Owen blinked, disbelief and excitement flickering across his features. "But Sofia, do you realize what this means? Direct resonance, a bond with an artifact of this magnitude… this is historic."

"It is dangerous," Sofia interrupted, voice unwavering. "The Council does not care for history. They care only for control. If they learn that Rivers bonded with that shard, he will not leave this Citadel alive."

Evelyn's expression softened with pity as she looked at Leo. "She is right. They would dissect you like a specimen, or worse. They would use you until nothing remained but power and bone."

Leo's throat tightened. "Then what am I supposed to do?"

Sofia met his gaze. "Keep your head down. Train. Learn control. And wait. Wait until we understand what this means, and until the moment you are ready to walk the path laid before you."

Leo nodded, unease gnawing at him. Even now, he could feel the artifact, whispering at the edges of his consciousness. Its presence called to him, insistent, insatiable.

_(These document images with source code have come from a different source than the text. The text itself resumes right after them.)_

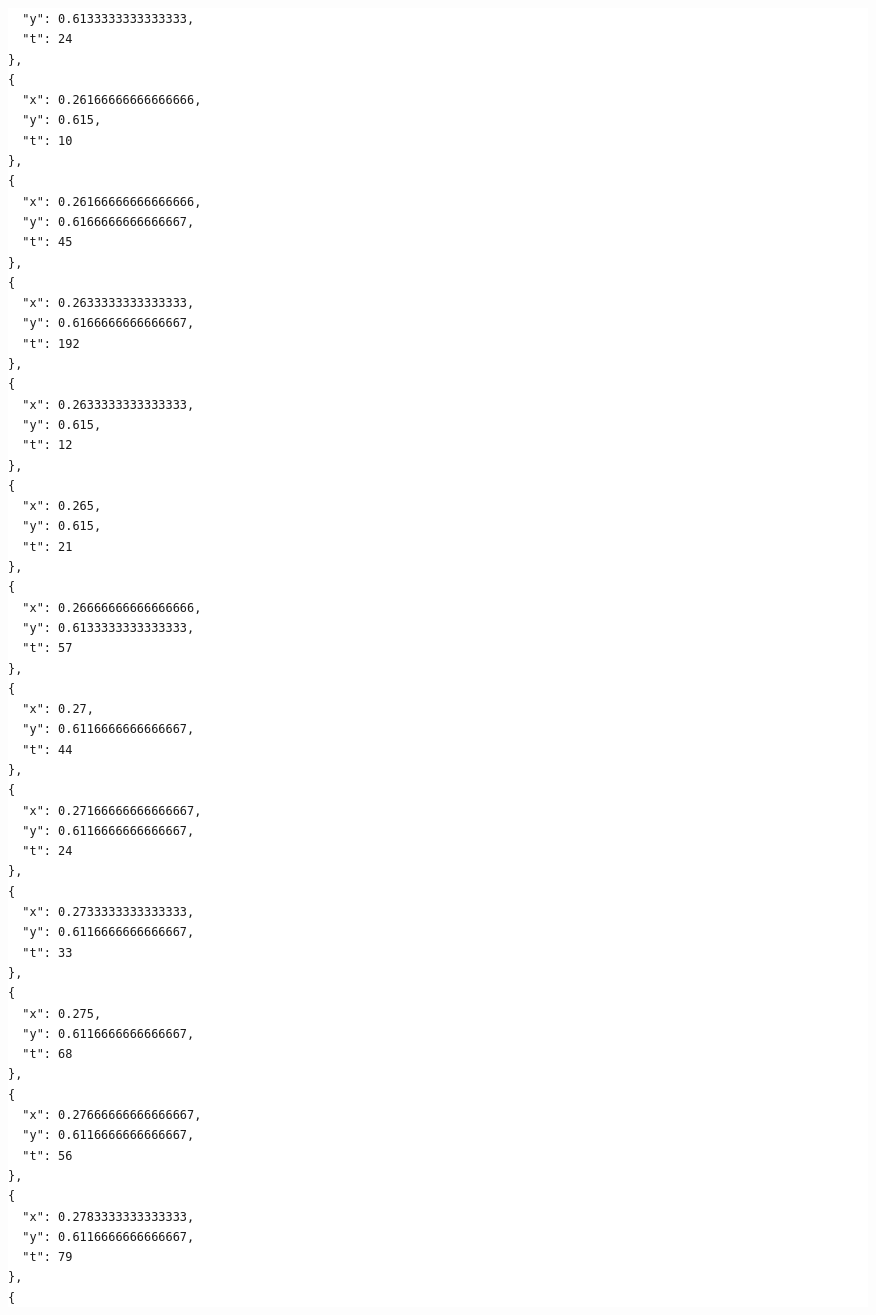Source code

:       "y": 0.6133333333333333,
      "t": 24
    },
    {
      "x": 0.26166666666666666,
      "y": 0.615,
      "t": 10
    },
    {
      "x": 0.26166666666666666,
      "y": 0.6166666666666667,
      "t": 45
    },
    {
      "x": 0.2633333333333333,
      "y": 0.6166666666666667,
      "t": 192
    },
    {
      "x": 0.2633333333333333,
      "y": 0.615,
      "t": 12
    },
    {
      "x": 0.265,
      "y": 0.615,
      "t": 21
    },
    {
      "x": 0.26666666666666666,
      "y": 0.6133333333333333,
      "t": 57
    },
    {
      "x": 0.27,
      "y": 0.6116666666666667,
      "t": 44
    },
    {
      "x": 0.27166666666666667,
      "y": 0.6116666666666667,
      "t": 24
    },
    {
      "x": 0.2733333333333333,
      "y": 0.6116666666666667,
      "t": 33
    },
    {
      "x": 0.275,
      "y": 0.6116666666666667,
      "t": 68
    },
    {
      "x": 0.27666666666666667,
      "y": 0.6116666666666667,
      "t": 56
    },
    {
      "x": 0.2783333333333333,
      "y": 0.6116666666666667,
      "t": 79
    },
    {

The Ascendant must walk the path.

He did not know what the words truly meant, but he understood with a certainty that chilled him: They were meant for him, and him alone.

Later, in the Citadel barracks, Leo lay awake, staring at the ceiling. The shard rested in a containment case beside his bed, glowing faintly. Each pulse echoed through the room like a heartbeat, steady, insistent, marking time in a world that no longer felt entirely his own.

He closed his eyes, attempting to force sleep, but it did not come. Instead, he saw the hooded figure again, standing silently among the ruins, watching him.

And for the first time, he understood with absolute clarity: the figure had not disappeared. It had followed him.

It had chosen to watch, and it would not turn away.